Water that has been in contact with humans and chemical sources, such as cookware, adhesives, paper, and packaging, is often routed to wastewater-treatment plants where it is treated and then released back into the environment. However, man-made compounds in this water, such as pharmaceuticals and PFAS, do not occur naturally and are not fully removed in the water-treatment process. These compounds do not break down easily in the environment and have been detected in groundwater and surface waters (for example, streams, lakes, and wetlands) all over the Earth, indicating the presence of human-use compounds even in areas where people are rarely present.
Groundwater is an important resource that supports local populations and ecosystems in the primarily arid Grand Canyon region. Springs, where groundwater comes to the surface, provide an important source of water for people and wildlife throughout the region. An understanding of the sources, movement, and reappearance of groundwater also improves our understanding of the human effects on water in the Grand Canyon region and can provide information on the potential environmental effects of other activities in the area such as mining.
After being piped in from across the canyon, water used by visitors at Grand Canyon Village on the South Rim is sent to a wastewater-treatment plant. Treated wastewater is then released into the Bright Angel Wash, a drainage located on a fault, and the flow path and destination of this water as it moves into the ground was previously not well understood.
For this investigation, water samples were collected from the Bright Angel Wash and six springs along the South Rim and analyzed for nutrients, 28 different PFAS compounds, and 154 pharmaceuticals to understand the movement of wastewater after its release from the Grand Canyon Wastewater-Treatment Plant.

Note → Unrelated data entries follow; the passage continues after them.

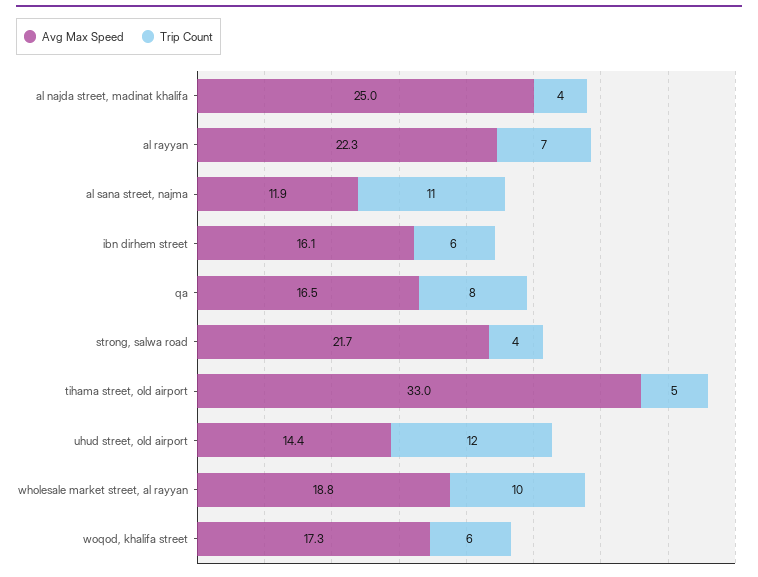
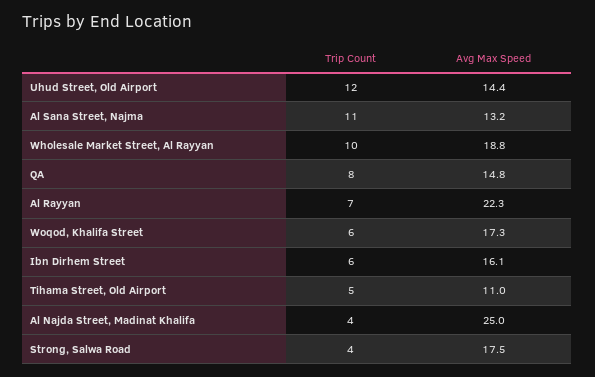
  {
    "Avg Max Speed": {
      "al najda street, madinat khalifa": 25,
      "al rayyan": 22.3,
-     "al sana street, najma": 11.9,
+     "al sana street, najma": 13.2,
      "ibn dirhem street": 16.1,
-     "qa": 16.5,
+     "qa": 14.8,
-     "strong, salwa road": 21.7,
+     "strong, salwa road": 17.5,
-     "tihama street, old airport": 33,
+     "tihama street, old airport": 11,
      "uhud street, old airport": 14.4,
      "wholesale market street, al rayyan": 18.8,
      "woqod, khalifa street": 17.3
    },
    "Trip Count": {
      "al najda street, madinat khalifa": 4,
      "al rayyan": 7,
      "al sana street, najma": 11,
      "ibn dirhem street": 6,
      "qa": 8,
      "strong, salwa road": 4,
      "tihama street, old airport": 5,
      "uhud street, old airport": 12,
      "wholesale market street, al rayyan": 10,
      "woqod, khalifa street": 6
    }
  }

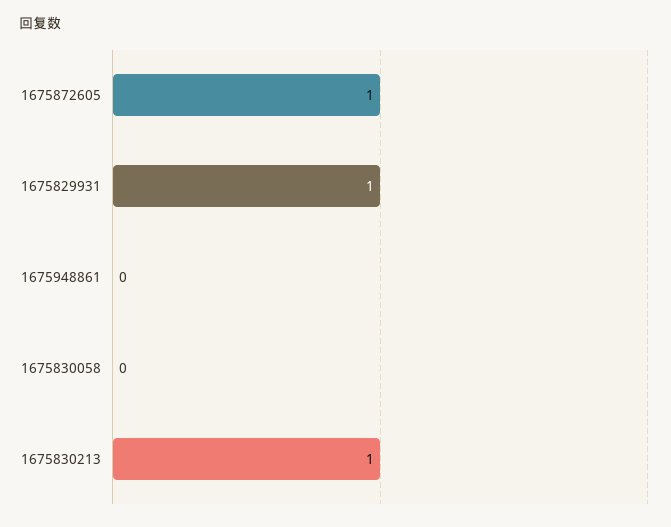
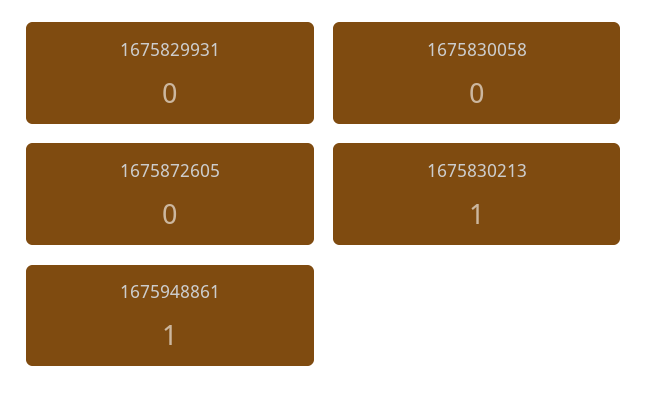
  {
-   "1675872605": 1,
+   "1675872605": 0,
-   "1675829931": 1,
+   "1675829931": 0,
-   "1675948861": 0,
+   "1675948861": 1,
    "1675830058": 0,
    "1675830213": 1
  }

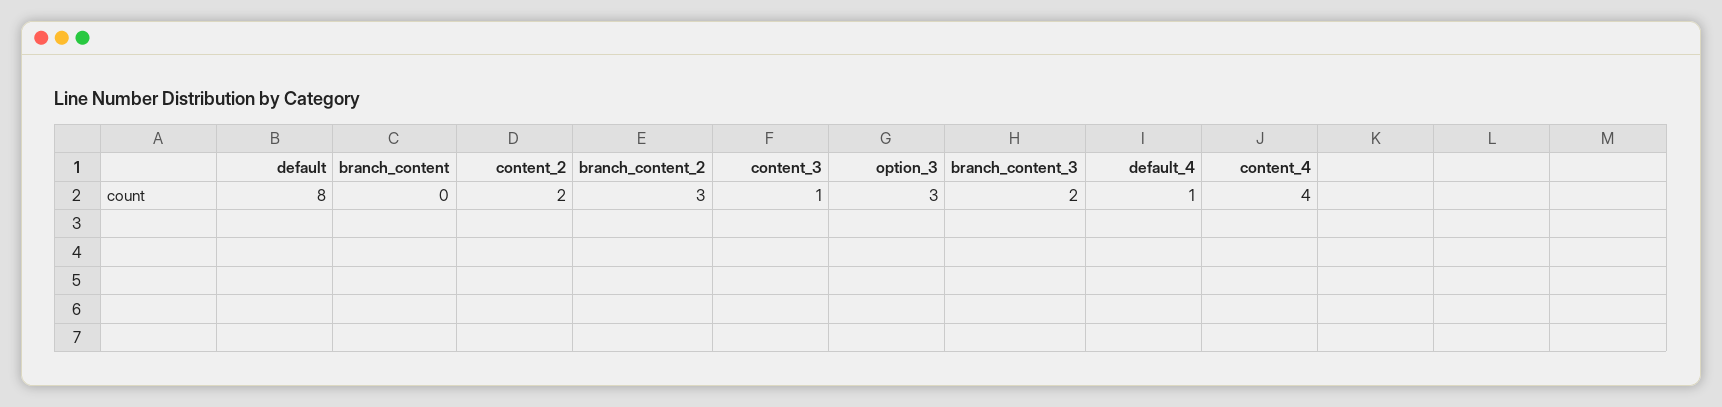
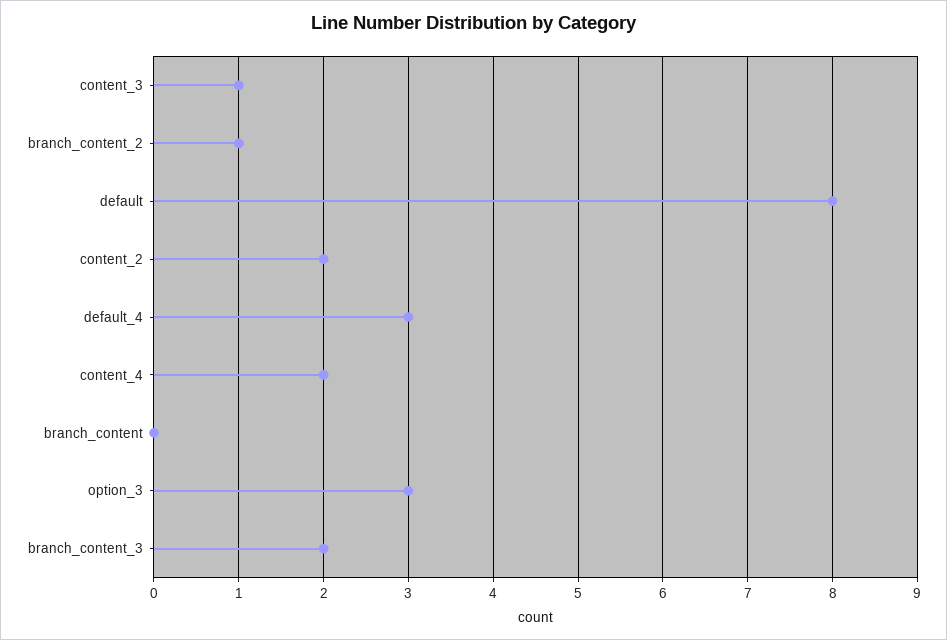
  {
    "default": 8,
    "branch_content": 0,
    "content_2": 2,
-   "branch_content_2": 3,
+   "branch_content_2": 1,
    "content_3": 1,
    "option_3": 3,
    "branch_content_3": 2,
-   "default_4": 1,
+   "default_4": 3,
-   "content_4": 4
+   "content_4": 2
  }

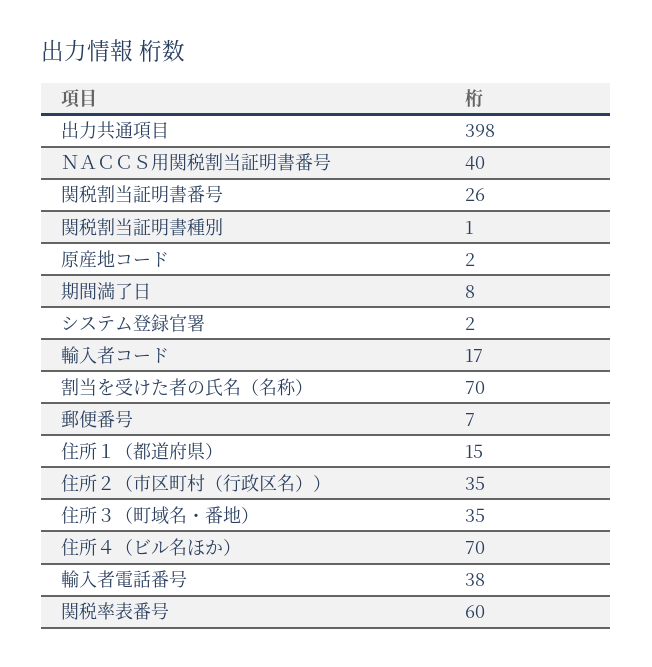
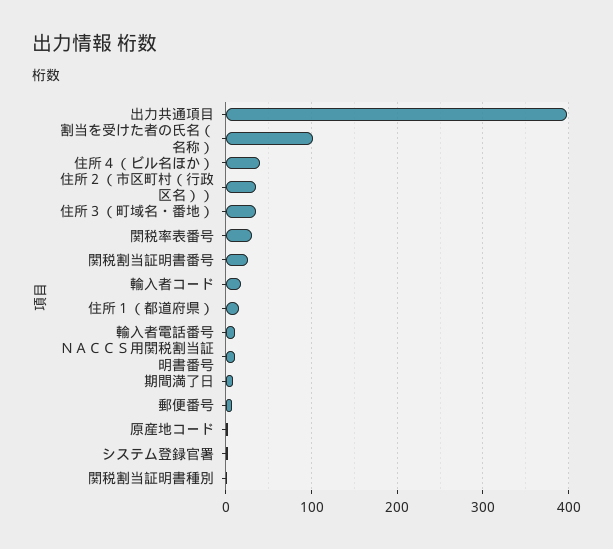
  {
    "出力共通項目": 398,
-   "ＮＡＣＣＳ用関税割当証明書番号": 40,
+   "ＮＡＣＣＳ用関税割当証明書番号": 10,
    "関税割当証明書番号": 26,
    "関税割当証明書種別": 1,
    "原産地コード": 2,
    "期間満了日": 8,
    "システム登録官署": 2,
    "輸入者コード": 17,
-   "割当を受けた者の氏名（名称）": 70,
+   "割当を受けた者の氏名（名称）": 100,
    "郵便番号": 7,
    "住所１（都道府県）": 15,
    "住所２（市区町村（行政区名））": 35,
    "住所３（町域名・番地）": 35,
-   "住所４（ビル名ほか）": 70,
+   "住所４（ビル名ほか）": 40,
-   "輸入者電話番号": 38,
+   "輸入者電話番号": 10,
-   "関税率表番号": 60
+   "関税率表番号": 30
  }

Results of this study provided information on the movement and presence of wastewater in groundwater and in springs around the South Rim. PFAS were detected in wastewater in the Bright Angel Wash and in two of the more remote springs sampled, and pharmaceutical compounds were detected in the wash and in one of the same spring water locations. However, no pharmaceuticals or PFAS were detected at the springs closer to visitor trails and campsites at Havasupai Gardens. Nitrate, which does occur naturally but indicates human water use when measured in high amounts, was elevated at the wash and at Monument Springs. Levels were high enough that there is a warning given by Grand Canyon National Park for back-country hikers camping at the Monument Campsite regarding elevated nitrate in Monument Creek. The presence of human-derived compounds at certain springs but not others highlights the effects of geologic structure on groundwater movement in the area. Finally, the methods demonstrated here can be used in other arid areas where treated wastewater effluent is recharged to groundwater resources to understand human effects and underground structurally controlled pathways.
The Grand Canyon is an important area that supports cultural, economic, and environmental uses. This study provides more information on the fate of treated wastewater in and around highly popular tourist areas, indicates that human-related chemicals are affecting back-country springs (Monument Spring), and clarifies our understanding of how water and chemicals move through the ground around the South Rim of the Grand Canyon. Information learned from this study can be used to better plan for environmental effects as wastewater use and other human activities increase in the area.
Funding Statement: The funding for this research was provided through the USGS Ecosystem Mission Area through the Environmental Health Program, and the USGS National Park Service Water Quality Partnership Program.